In Kentucky, more than half of the state's 120 counties ran short of water or were on the verge of shortages this year before heavy rains brought relief.
In the Pacific Northwest, where water is the master architect of a lush land, too little water has been promised to too many people, leaving farms and wildlife to wither in places like the Methow Valley in Washington or Klamath Falls, Ore. — precursors of coming water clashes, according to many experts. And a report released Thursday found that even in the suburbs around Seattle, on the wet side of the Cascade Mountains, demand for water is outstripping supply, raising the prospect of shortages within 20 years.
Some major American cities in the Southwest, including El Paso, San Antonio and Albuquerque, could go dry in 10 to 20 years. But a number of towns in New England and the well- watered half of the Midwest are also facing the prospect of running out of water in a generation's time.
Here in the Great Lakes region, a fourth year in a row of declining water levels has caused millions of dollars in losses for shipping companies, marinas and other businesses and prompted further restrictions on future water withdrawals for expanding suburbs.
"A lot of people just can't believe that we may be running out of water, living this close to the Great Lakes," said Sarah Nerenberg, a water engineer with the Northeastern Illinois Planning Commission, which conducted the study on shortages.
The federal government, which controls water to 31 million people in the West but has far less control elsewhere, has offered little guidance for struggling regions. In the absence of single power broker, a veritable free-for-all has emerged, with private companies and individual states and cities cutting their own deals.
In northeast Kansas, for example, the water shortage is so severe that state officials are discussing plans to build a pipeline, costing as much as $200 million, to the Missouri River to keep the area from going dry. But most of the water in the Missouri is already spoken for, other users say, setting up the kind of conflict that is endemic to the West.
Some of the other big rivers that have long sustained American communities, from the Ipswich in Massachusetts to the Rio Grande in the Southwest, are running thin. The Rio Grande, drawn down by farmers and fast-growing cities in New Mexico and Texas, is down to a bare trickle where it snakes through Big Bend National Park in Texas. It is so braided with chemicals and salt that fish, birds and animals that use it are dying, park rangers say.

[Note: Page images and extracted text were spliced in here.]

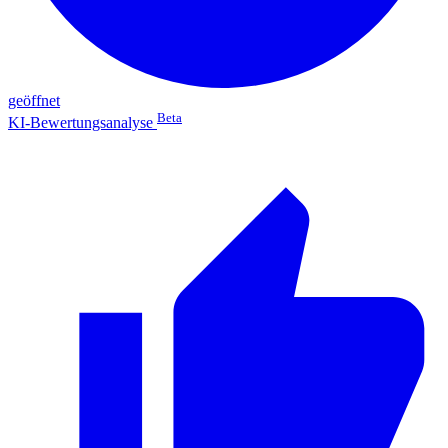
geöffnet
Beta
KI-Bewertungsanalyse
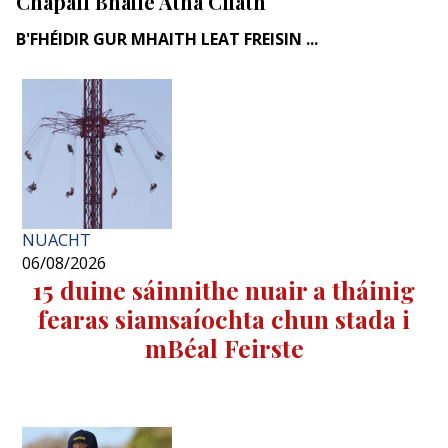
Chapall Bhaile Átha Cliath
B'FHÉIDIR GUR MHAITH LEAT FREISIN ...
NUACHT
06/08/2026
15 duine sáinnithe nuair a tháinig
fearas siamsaíochta chun stada i
mBéal Feirste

The problem in Chicago's suburbs is typical of the predicament facing other traditionally wet areas. Water looks abundant here in Kane County, for example, which lies between the nation's biggest river, the Mississippi, and one of its biggest lakes, Michigan. But appearances are deceptive.
Most of the nation's fresh water — about 60 percent — is out of sight. It comes from below ground, in rivers and pools known as aquifers. These aquifers are being depleted at the same time that surface water in lakes and rivers is stressed by growing demands and heat.
Many of the nation's biggest aquifers, such as the 175,000-square-mile Ogallala in the southern Plains, have long been depleted by farming. To the east, the underground river that brings water to the nation's most bountiful rice crop, in Arkansas, will be dry in less than 15 years, hydrologists say.
Global warming, which has been blamed for increased evaporation rates of surface water and low mountain snowpack that feeds major rivers like the Colorado and the Columbia, is cited by many scientists as the biggest single culprit in some of the emerging water shortages.
Last December, federal researchers said a gradually warming climate could reduce levels in the Great Lakes by five feet at the end of the century, but they also noted that the lake levels fluctuate, regardless of climate changes. And a strict agreement signed by the governors of all the states surrounding the Great Lakes and two Canadian provinces has made it unlikely any new communities can tap into the big basin of fresh water.